■ AUFGABE ■
Ersetze in allen folgenden Daten „lens line“ durch „lens entry“ und gib sie ansonsten unverändert wieder.

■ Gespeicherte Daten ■
....

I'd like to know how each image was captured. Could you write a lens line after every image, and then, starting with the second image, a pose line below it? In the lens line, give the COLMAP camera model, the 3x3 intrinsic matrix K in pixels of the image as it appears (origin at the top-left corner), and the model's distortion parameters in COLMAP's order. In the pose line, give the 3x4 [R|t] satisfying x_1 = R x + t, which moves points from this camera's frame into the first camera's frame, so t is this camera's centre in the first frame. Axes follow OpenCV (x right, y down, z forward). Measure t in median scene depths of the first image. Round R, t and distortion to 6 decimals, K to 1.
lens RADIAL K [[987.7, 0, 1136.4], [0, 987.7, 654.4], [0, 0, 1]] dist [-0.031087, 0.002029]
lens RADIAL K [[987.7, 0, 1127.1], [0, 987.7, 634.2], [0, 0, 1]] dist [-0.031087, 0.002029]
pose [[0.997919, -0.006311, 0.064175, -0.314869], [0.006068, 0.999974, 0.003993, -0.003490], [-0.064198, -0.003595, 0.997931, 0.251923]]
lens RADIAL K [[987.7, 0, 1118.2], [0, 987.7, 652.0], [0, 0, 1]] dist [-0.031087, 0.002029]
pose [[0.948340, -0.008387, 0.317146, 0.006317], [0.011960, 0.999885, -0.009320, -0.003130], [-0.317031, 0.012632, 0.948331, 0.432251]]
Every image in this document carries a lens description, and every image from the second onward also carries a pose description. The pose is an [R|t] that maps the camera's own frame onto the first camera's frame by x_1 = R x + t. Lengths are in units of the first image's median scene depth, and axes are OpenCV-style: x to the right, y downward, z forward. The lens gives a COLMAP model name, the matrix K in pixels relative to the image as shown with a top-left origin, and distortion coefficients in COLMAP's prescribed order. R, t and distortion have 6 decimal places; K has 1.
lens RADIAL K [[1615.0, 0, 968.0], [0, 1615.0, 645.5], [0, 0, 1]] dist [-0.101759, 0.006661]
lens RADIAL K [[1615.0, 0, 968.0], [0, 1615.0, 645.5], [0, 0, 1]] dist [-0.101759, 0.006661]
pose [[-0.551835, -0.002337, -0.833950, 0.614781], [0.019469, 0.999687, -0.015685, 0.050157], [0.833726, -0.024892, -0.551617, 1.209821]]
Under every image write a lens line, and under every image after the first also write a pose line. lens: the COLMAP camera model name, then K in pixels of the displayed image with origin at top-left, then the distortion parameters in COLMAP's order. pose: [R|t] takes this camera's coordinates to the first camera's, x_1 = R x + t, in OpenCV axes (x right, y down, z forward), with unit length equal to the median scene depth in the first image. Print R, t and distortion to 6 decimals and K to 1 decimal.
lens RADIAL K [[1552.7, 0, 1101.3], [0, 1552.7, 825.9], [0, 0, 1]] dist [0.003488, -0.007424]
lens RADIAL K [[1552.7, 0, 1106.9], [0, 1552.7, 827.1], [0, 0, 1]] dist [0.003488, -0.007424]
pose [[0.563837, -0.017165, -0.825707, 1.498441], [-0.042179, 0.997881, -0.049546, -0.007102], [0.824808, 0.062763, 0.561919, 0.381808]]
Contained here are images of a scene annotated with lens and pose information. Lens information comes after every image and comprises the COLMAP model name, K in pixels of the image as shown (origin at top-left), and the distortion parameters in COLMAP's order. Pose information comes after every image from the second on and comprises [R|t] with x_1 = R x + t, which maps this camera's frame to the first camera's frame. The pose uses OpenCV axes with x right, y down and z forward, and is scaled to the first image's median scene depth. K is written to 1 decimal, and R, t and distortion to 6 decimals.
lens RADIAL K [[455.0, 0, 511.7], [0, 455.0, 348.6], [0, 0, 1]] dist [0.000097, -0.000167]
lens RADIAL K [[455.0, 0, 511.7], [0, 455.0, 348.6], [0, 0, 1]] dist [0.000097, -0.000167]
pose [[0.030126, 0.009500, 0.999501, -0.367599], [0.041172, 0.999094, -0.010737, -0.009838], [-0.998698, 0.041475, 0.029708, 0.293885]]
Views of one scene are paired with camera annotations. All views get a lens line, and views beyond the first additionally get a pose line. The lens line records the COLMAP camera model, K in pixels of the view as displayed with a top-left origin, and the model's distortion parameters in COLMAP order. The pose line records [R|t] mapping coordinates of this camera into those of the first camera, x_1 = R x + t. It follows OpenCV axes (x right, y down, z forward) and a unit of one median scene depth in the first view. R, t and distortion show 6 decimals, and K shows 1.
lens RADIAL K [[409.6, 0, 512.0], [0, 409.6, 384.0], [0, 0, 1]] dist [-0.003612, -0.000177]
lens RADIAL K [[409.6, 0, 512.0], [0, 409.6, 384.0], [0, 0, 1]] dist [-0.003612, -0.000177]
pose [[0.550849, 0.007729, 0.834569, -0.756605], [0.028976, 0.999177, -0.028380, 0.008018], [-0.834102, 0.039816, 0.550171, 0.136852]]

....

■ LÖSUNG ■
I'd like to know how each image was captured. Could you write a lens entry after every image, and then, starting with the second image, a pose line below it? In the lens entry, give the COLMAP camera model, the 3x3 intrinsic matrix K in pixels of the image as it appears (origin at the top-left corner), and the model's distortion parameters in COLMAP's order. In the pose line, give the 3x4 [R|t] satisfying x_1 = R x + t, which moves points from this camera's frame into the first camera's frame, so t is this camera's centre in the first frame. Axes follow OpenCV (x right, y down, z forward). Measure t in median scene depths of the first image. Round R, t and distortion to 6 decimals, K to 1.
lens RADIAL K [[987.7, 0, 1136.4], [0, 987.7, 654.4], [0, 0, 1]] dist [-0.031087, 0.002029]
lens RADIAL K [[987.7, 0, 1127.1], [0, 987.7, 634.2], [0, 0, 1]] dist [-0.031087, 0.002029]
pose [[0.997919, -0.006311, 0.064175, -0.314869], [0.006068, 0.999974, 0.003993, -0.003490], [-0.064198, -0.003595, 0.997931, 0.251923]]
lens RADIAL K [[987.7, 0, 1118.2], [0, 987.7, 652.0], [0, 0, 1]] dist [-0.031087, 0.002029]
pose [[0.948340, -0.008387, 0.317146, 0.006317], [0.011960, 0.999885, -0.009320, -0.003130], [-0.317031, 0.012632, 0.948331, 0.432251]]
Every image in this document carries a lens description, and every image from the second onward also carries a pose description. The pose is an [R|t] that maps the camera's own frame onto the first camera's frame by x_1 = R x + t. Lengths are in units of the first image's median scene depth, and axes are OpenCV-style: x to the right, y downward, z forward. The lens gives a COLMAP model name, the matrix K in pixels relative to the image as shown with a top-left origin, and distortion coefficients in COLMAP's prescribed order. R, t and distortion have 6 decimal places; K has 1.
lens RADIAL K [[1615.0, 0, 968.0], [0, 1615.0, 645.5], [0, 0, 1]] dist [-0.101759, 0.006661]
lens RADIAL K [[1615.0, 0, 968.0], [0, 1615.0, 645.5], [0, 0, 1]] dist [-0.101759, 0.006661]
pose [[-0.551835, -0.002337, -0.833950, 0.614781], [0.019469, 0.999687, -0.015685, 0.050157], [0.833726, -0.024892, -0.551617, 1.209821]]
Under every image write a lens entry, and under every image after the first also write a pose line. lens: the COLMAP camera model name, then K in pixels of the displayed image with origin at top-left, then the distortion parameters in COLMAP's order. pose: [R|t] takes this camera's coordinates to the first camera's, x_1 = R x + t, in OpenCV axes (x right, y down, z forward), with unit length equal to the median scene depth in the first image. Print R, t and distortion to 6 decimals and K to 1 decimal.
lens RADIAL K [[1552.7, 0, 1101.3], [0, 1552.7, 825.9], [0, 0, 1]] dist [0.003488, -0.007424]
lens RADIAL K [[1552.7, 0, 1106.9], [0, 1552.7, 827.1], [0, 0, 1]] dist [0.003488, -0.007424]
pose [[0.563837, -0.017165, -0.825707, 1.498441], [-0.042179, 0.997881, -0.049546, -0.007102], [0.824808, 0.062763, 0.561919, 0.381808]]
Contained here are images of a scene annotated with lens and pose information. Lens information comes after every image and comprises the COLMAP model name, K in pixels of the image as shown (origin at top-left), and the distortion parameters in COLMAP's order. Pose information comes after every image from the second on and comprises [R|t] with x_1 = R x + t, which maps this camera's frame to the first camera's frame. The pose uses OpenCV axes with x right, y down and z forward, and is scaled to the first image's median scene depth. K is written to 1 decimal, and R, t and distortion to 6 decimals.
lens RADIAL K [[455.0, 0, 511.7], [0, 455.0, 348.6], [0, 0, 1]] dist [0.000097, -0.000167]
lens RADIAL K [[455.0, 0, 511.7], [0, 455.0, 348.6], [0, 0, 1]] dist [0.000097, -0.000167]
pose [[0.030126, 0.009500, 0.999501, -0.367599], [0.041172, 0.999094, -0.010737, -0.009838], [-0.998698, 0.041475, 0.029708, 0.293885]]
Views of one scene are paired with camera annotations. All views get a lens entry, and views beyond the first additionally get a pose line. The lens entry records the COLMAP camera model, K in pixels of the view as displayed with a top-left origin, and the model's distortion parameters in COLMAP order. The pose line records [R|t] mapping coordinates of this camera into those of the first camera, x_1 = R x + t. It follows OpenCV axes (x right, y down, z forward) and a unit of one median scene depth in the first view. R, t and distortion show 6 decimals, and K shows 1.
lens RADIAL K [[409.6, 0, 512.0], [0, 409.6, 384.0], [0, 0, 1]] dist [-0.003612, -0.000177]
lens RADIAL K [[409.6, 0, 512.0], [0, 409.6, 384.0], [0, 0, 1]] dist [-0.003612, -0.000177]
pose [[0.550849, 0.007729, 0.834569, -0.756605], [0.028976, 0.999177, -0.028380, 0.008018], [-0.834102, 0.039816, 0.550171, 0.136852]]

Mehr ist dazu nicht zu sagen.